§ WORK ITEM
Transcribe every line of text in the records below verbatim, omitting the pictures from your answer.

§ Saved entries
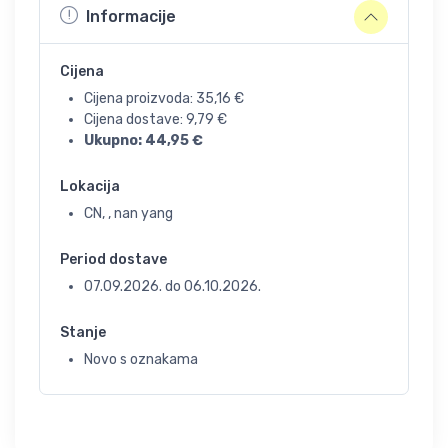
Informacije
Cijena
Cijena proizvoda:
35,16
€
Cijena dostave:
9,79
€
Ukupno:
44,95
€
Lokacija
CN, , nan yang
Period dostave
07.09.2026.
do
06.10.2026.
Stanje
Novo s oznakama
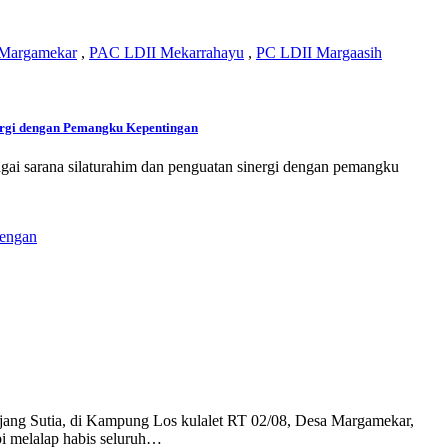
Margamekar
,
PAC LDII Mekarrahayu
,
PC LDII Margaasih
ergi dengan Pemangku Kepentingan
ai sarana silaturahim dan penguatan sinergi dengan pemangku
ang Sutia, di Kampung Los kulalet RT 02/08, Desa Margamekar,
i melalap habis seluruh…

§ ANSWER TO THIS PROBLEM
Informacije
Cijena
Cijena proizvoda:
35,16
€
Cijena dostave:
9,79
€
Ukupno:
44,95
€
Lokacija
CN, , nan yang
Period dostave
07.09.2026.
do
06.10.2026.
Stanje
Novo s oznakama
Margamekar
,
PAC LDII Mekarrahayu
,
PC LDII Margaasih
ergi dengan Pemangku Kepentingan
ai sarana silaturahim dan penguatan sinergi dengan pemangku
ang Sutia, di Kampung Los kulalet RT 02/08, Desa Margamekar,
i melalap habis seluruh…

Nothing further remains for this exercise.